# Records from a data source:
******************************

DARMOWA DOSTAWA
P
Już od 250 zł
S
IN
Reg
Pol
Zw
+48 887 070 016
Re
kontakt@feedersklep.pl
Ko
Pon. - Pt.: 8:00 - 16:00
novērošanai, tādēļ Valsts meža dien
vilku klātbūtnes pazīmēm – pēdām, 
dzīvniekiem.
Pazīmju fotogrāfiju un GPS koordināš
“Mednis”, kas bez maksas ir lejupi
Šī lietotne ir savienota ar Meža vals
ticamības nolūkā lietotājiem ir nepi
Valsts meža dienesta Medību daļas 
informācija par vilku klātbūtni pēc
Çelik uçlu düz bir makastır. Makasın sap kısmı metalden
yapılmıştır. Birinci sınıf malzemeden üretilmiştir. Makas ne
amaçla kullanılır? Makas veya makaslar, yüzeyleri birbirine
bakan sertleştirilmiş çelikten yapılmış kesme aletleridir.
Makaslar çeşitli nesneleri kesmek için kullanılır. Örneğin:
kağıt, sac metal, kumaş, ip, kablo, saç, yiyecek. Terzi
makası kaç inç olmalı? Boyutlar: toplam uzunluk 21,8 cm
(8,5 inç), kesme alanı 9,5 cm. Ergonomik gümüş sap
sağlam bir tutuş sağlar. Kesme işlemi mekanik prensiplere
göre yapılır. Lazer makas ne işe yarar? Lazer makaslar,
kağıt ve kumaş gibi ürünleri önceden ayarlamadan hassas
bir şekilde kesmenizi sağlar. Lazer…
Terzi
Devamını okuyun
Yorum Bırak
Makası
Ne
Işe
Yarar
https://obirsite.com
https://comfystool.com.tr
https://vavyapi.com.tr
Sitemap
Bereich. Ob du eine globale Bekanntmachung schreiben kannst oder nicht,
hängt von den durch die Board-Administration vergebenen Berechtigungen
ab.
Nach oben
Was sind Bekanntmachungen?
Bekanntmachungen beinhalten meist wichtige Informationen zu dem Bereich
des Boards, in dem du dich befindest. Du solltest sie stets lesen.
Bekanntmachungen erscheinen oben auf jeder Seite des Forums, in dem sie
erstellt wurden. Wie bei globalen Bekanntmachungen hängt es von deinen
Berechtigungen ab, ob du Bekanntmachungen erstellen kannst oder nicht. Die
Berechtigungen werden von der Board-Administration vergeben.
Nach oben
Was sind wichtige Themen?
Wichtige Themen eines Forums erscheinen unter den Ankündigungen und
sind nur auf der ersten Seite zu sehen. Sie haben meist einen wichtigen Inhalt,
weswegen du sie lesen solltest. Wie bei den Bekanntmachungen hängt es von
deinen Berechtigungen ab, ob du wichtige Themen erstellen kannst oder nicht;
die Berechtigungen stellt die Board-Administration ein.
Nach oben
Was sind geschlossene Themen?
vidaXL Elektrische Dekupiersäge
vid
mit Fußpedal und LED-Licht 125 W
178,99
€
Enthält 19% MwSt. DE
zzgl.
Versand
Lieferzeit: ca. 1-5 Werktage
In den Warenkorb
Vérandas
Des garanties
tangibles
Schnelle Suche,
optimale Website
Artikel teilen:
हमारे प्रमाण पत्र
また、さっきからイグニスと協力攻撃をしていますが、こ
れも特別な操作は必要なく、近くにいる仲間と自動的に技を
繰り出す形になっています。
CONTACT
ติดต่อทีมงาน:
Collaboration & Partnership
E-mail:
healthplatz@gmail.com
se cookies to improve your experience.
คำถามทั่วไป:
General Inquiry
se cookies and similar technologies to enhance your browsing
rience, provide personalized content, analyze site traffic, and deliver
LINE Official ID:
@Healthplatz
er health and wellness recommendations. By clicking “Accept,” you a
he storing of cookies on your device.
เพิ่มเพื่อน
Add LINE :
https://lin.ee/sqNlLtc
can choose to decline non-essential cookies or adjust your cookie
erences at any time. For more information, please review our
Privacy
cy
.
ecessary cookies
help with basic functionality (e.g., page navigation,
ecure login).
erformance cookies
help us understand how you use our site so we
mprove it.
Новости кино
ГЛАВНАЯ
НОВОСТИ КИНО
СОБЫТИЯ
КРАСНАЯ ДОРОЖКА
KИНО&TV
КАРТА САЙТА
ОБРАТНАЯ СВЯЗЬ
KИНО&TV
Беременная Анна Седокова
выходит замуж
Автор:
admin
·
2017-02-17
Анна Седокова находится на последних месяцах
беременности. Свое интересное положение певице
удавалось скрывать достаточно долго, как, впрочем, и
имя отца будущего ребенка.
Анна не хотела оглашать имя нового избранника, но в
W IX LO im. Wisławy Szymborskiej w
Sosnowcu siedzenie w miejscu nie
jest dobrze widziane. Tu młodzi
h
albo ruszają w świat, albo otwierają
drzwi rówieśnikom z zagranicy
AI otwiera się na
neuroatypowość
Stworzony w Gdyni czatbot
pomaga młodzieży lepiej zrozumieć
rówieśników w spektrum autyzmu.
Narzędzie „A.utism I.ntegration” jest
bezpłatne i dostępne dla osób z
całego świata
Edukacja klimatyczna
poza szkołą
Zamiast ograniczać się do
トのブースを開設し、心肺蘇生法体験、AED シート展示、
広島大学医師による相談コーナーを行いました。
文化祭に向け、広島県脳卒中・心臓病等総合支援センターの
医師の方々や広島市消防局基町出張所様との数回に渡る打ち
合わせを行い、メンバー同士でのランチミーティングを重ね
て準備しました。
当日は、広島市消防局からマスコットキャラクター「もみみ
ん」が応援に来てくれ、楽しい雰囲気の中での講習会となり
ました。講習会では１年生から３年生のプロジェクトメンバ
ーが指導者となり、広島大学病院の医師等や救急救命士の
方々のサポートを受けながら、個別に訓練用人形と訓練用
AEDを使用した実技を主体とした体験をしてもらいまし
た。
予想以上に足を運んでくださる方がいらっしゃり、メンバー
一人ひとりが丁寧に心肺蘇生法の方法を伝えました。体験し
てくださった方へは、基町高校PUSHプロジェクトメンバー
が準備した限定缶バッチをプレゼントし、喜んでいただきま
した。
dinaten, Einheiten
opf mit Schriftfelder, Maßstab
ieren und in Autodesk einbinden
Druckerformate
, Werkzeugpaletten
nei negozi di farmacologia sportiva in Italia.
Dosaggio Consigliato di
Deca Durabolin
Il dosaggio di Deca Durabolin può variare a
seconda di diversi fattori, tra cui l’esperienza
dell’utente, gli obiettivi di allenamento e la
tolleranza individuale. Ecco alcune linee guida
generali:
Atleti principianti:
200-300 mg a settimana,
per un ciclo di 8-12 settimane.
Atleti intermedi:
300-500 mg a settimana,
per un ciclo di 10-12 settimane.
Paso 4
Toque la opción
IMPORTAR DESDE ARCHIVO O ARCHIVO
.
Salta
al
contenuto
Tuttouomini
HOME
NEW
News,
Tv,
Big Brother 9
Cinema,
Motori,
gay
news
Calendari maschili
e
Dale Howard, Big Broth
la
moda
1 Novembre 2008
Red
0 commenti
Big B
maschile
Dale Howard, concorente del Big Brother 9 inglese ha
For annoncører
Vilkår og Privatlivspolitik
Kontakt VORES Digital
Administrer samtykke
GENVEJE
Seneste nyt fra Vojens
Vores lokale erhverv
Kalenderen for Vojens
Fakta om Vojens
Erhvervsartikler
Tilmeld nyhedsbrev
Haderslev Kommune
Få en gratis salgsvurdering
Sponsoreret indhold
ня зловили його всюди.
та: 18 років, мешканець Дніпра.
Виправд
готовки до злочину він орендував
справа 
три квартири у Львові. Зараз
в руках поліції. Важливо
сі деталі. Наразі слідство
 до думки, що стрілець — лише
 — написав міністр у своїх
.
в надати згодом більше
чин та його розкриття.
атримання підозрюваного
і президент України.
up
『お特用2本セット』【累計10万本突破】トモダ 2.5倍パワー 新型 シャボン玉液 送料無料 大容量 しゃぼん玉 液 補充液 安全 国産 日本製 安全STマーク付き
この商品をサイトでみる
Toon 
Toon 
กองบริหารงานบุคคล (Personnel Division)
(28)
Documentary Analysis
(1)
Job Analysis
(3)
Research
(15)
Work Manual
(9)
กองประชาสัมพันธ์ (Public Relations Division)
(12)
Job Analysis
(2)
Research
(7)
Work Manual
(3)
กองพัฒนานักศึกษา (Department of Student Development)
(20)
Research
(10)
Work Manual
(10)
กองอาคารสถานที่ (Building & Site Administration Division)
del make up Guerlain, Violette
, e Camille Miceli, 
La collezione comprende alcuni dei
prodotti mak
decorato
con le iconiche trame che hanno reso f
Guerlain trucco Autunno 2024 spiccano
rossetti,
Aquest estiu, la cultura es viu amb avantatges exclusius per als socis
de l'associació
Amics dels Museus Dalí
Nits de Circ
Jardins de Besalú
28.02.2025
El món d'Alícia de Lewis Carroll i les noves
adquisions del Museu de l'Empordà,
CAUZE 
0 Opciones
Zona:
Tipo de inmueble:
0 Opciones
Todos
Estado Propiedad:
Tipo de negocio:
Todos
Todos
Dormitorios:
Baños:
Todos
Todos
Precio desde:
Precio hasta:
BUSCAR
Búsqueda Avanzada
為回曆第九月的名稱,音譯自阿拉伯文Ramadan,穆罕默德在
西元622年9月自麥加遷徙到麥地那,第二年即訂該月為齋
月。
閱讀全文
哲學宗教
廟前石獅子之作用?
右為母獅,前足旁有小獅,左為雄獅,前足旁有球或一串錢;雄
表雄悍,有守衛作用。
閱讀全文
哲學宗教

******************************

Tally the lines above in which the string "Deca" occurs, and give the total with nothing added.

2